Full House posted a tremendous third quarter, pushing shares higher by over 20% in November alone. The planned Cripple Creek expansion combined with a massive increase of gaming in Pennsylvania fundamentally supports the shares moving higher. Also, the company is planning a series of improvements that should continuously provide enhancements on the bottom line.
The stock has been erratically upward-trending since June, but has hit resistance near $3.60 per share. Smart investors should enter the trade now between $3.10 and $3.30. I would not be surprised to see this stock in the $6 zone within the next 12 months.
5. Marathon Patent Group (Nasdaq: MARA)
The riskiest company on our list, Marathon’s shares are trading lower by over 85% this year. Technically a nano-cap company, Marathon’s portfolio consists of over 10,000 patents and other types of intellectual property.
While the company is struggling right now, what has me bullish is a radical change in business direction. The company recently entered the cryptocurrency business via an acquisition. Marathon acquired 100% of Global Bit Ventures, a cryptocurrency mining technology company.
GBV powers and secures blockchains by running custom hardware and software confirming blockchain transactions. The company possesses 250GH/s of GPU mining servers and plans to add 14PH/s of ASIC hashing servers.
“This acquisition provides investors an opportunity to invest in one of the first Nasdaq-listed public companies to enter this rapidly growing industry,” stated Marathon board chairman Merrick Okamoto.
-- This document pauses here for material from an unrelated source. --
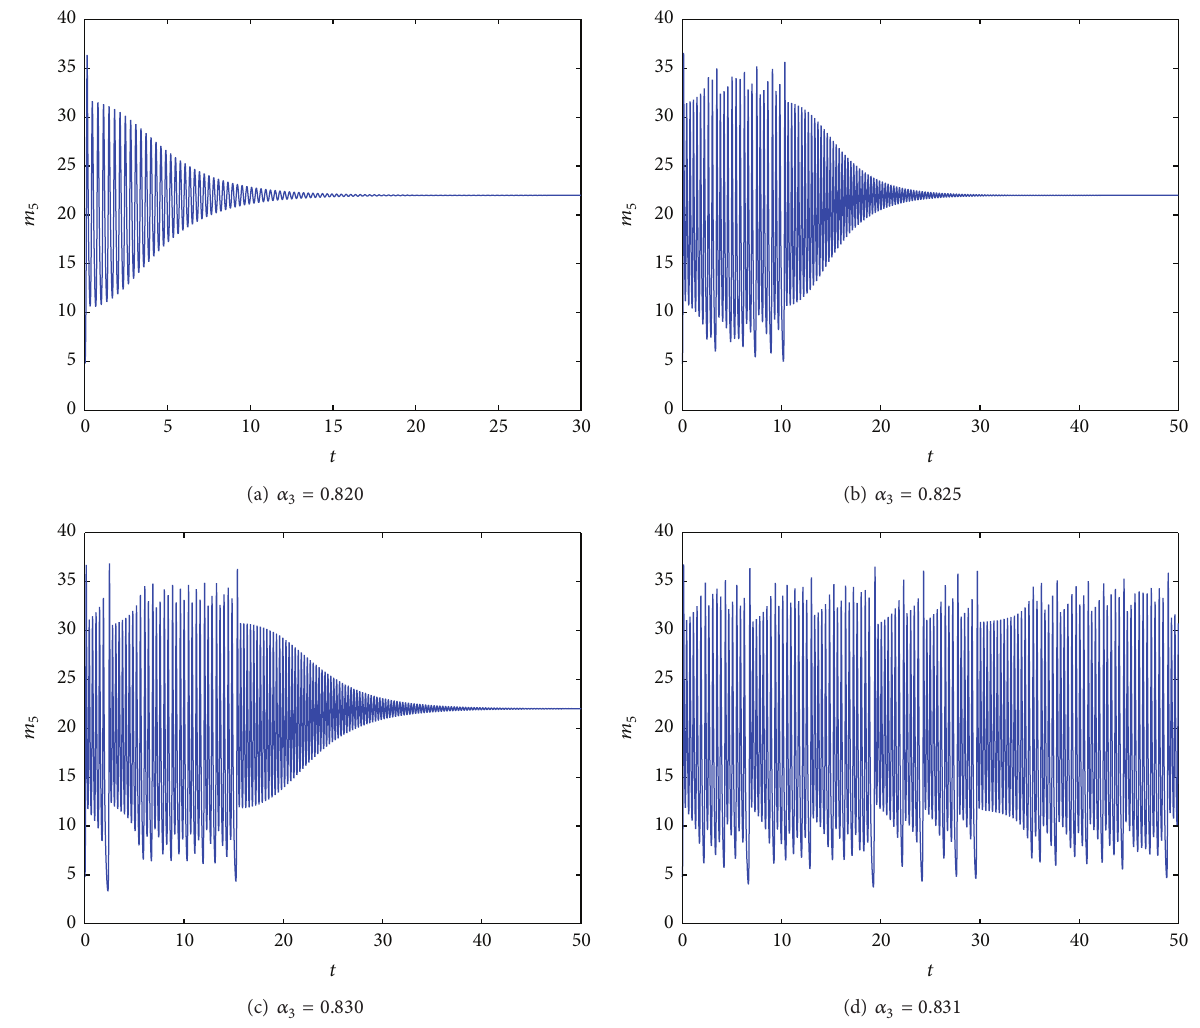
Figure 10: Time histories showing the rout to chaos via intermittency for system (5) at 𝛼 1 = 𝛼 2 = 1 with 𝛼 3 varying.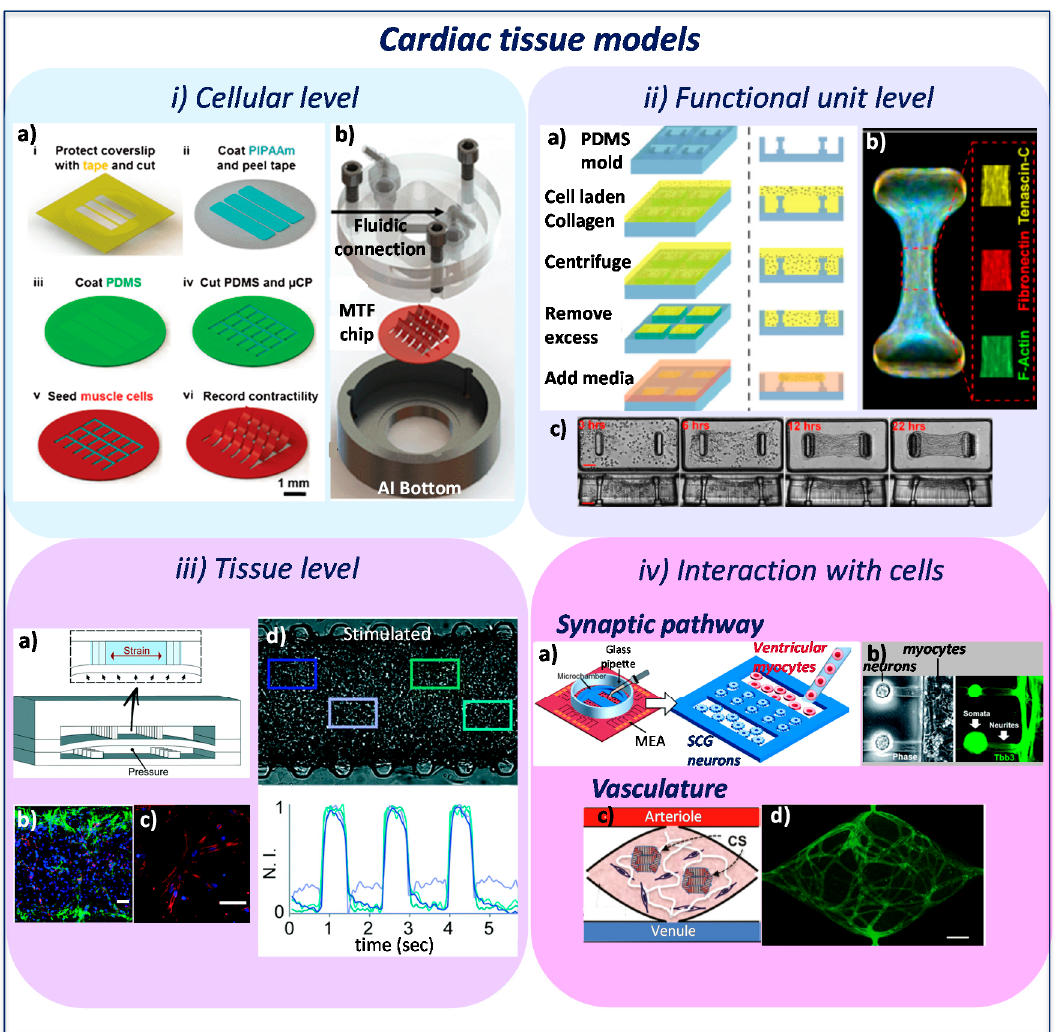
Figure 4. Platforms designed to create in vitro cardiac tissue models to investigate different features of myocardial organization. At cellular level, the muscular thin film (MTF) [49] used to investigate the cardiac functional contractility related to the sarcomere organization: ( i-a ) schematic step-by-step representation of MTF fabrication processes and ( i-b ) the fluidic device assembly. At the functional unit level, the microfabricated tissue gauges ( μ TUGs) [51] exploited to study the functional contractility related to cell alignment and reorganization: ( ii-a ) process flow of μ TUGs creation; ( ii-b ) immunofluorescence of ECM and cytoskeletal proteins in microtissues and ( ii-c ) time course of a contracting cardiac microtissue. At tissue level, the microengineered cardiac tissue ( μ ECTs) [18] showing physiological beating in response to physiological mechanical stimulation: ( iii-a ) design of the 3D heart-on-chip microdevice used to impose a strain to the tissue by pressurizing the bottom compartment; ( iii-b ) immunofluorescence of cardiac troponin I (green) and connexin 43 (red) and ( iii-c ) sarcomeric- α -actinin (red) after five days in culture (scale bar 100 μ m); ( iii-d ) evaluation of the contraction period in four different areas of the constructs showing the beating synchronicity reached by tissues. To study the interaction with other cells, platforms to reproduce the synaptic pathway [52] ( iv-a , iv-b ) and the cardiac vasculature [53] ( iv-c , iv-d ): ( iv-a ) seeding procedure of PDMS microchambers on a micro electrode array (MEA) surface to separately co-culture neurons and myocytes; ( iv-b ) fluorescence immunostaining showing the neurite extending in the myocyte compartment; ( iv-c ) scheme of designed platform to create vasculature around cardiac muscle spheroid (CS) and ( iv-d ) fluorescence microscopy of CD31-stained (green) vessels within the microtissues (scale bar 200 μ m).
As cryptocurrencies grow in popularity and use, Marathon should steadily improve revenues with the GBV purchase.
Make no mistake, this is a risky investment, but the upside could be substantial. Purchasing shares now at $1.30 per share makes sense as a bottom-fishing entry. I would not be surprised to see the stock trading in the $4 area within the next 18 months.
Risks To Consider: Micro-cap stocks are inherently more volatile than their larger counterparts. The volatility can lead to massive gains and devastating losses. Be prepared for wild price swings and even some stocks going into the penny stock graveyard. Only use money you can afford to lose when investing in the micro-cap arena.
Action To Take: Do your homework first, but experienced, risk-embracing investors should consider adding one of more the above micro-caps to their portfolio.